Email: louise.redcorn@osagenation-nsn.gov

Twitter: @louiseredcorn

Languages: English, Italian, rusty but revivable Russian

Louise Red Corn has been a news reporter for 34 years and a photographer for even longer. She grew up in Northern California, the youngest child of two lawyers, her father a Pearl Harbor survivor who later became a state judge and her mother a San Francisco native who taught law at the University of California at Davis.

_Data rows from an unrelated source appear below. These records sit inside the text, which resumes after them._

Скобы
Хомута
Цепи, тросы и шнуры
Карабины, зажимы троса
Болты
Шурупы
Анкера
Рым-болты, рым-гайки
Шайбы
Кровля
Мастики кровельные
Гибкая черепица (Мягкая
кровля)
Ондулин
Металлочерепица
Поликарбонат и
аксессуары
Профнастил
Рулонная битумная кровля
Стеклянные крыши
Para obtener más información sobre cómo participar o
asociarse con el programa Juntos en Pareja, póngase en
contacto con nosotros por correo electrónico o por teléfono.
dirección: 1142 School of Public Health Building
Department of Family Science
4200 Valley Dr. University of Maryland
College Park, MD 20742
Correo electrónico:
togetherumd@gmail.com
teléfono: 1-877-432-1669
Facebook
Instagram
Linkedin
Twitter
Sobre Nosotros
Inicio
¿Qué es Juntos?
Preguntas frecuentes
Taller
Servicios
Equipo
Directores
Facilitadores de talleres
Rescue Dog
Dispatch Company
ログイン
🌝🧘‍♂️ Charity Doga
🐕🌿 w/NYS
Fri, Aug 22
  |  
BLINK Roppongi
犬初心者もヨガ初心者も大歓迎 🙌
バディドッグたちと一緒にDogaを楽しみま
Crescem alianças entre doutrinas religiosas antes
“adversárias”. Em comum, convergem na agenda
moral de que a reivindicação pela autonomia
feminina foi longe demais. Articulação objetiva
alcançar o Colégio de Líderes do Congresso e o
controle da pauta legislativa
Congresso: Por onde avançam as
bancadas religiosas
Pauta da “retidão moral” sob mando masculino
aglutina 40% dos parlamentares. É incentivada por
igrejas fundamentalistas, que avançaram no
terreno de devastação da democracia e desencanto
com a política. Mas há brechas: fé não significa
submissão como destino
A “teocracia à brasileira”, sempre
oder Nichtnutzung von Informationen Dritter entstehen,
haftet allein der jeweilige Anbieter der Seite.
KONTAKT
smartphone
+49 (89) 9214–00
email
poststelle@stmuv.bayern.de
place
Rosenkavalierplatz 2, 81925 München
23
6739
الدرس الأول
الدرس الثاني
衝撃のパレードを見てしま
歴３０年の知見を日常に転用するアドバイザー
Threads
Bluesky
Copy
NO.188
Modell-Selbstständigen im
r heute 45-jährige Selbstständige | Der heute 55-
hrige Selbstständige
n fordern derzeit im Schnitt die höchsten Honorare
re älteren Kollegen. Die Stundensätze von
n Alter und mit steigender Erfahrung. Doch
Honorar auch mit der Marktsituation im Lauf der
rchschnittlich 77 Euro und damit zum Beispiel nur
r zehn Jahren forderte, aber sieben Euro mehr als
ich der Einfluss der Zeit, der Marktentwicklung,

After graduating from the U.C. Berkley with a degree in Slavic Languages and Literatures with no small amount of coursework in Microbiology, she moved to Rome, Italy, where she worked as a photographer and wordsmith for the United Nation’s International Fund for Agricultural Development, specializing in the French-speaking countries of Africa.

When the radioactive cloud from Chernobyl parked over Rome in 1986, she escaped to New York City to work for the international editions of Time Magazine. She left Time for Knight-Ridder newspapers in Biloxi, Miss., Detroit and Lexington, Ky., During nearly 20 years with Knight-Ridder, she was a stringer (freelancer) for The New York Times, The Wall Street Journal and Parade Magazine.

In 2004, she married Raymond Red Corn and moved to Oklahoma, where she worked for the Tulsa World before she bought the weekly newspaper in Barnsdall and turned a tired newspaper into the award-winning Bigheart Times, which she sold in 2018. She hired on at the Osage News in early 2022.

Throughout her career she has won dozens of state, national and international journalism awards.

Red Corn is comfortable reporting on nearly any topic, the more complex the better, but her first love is covering courts and legal issues. Her proudest accomplishment was helping to exonerate a Tennessee man facing the death penalty after he was wrongfully charged with capital murder in Kentucky, a state he had never visited.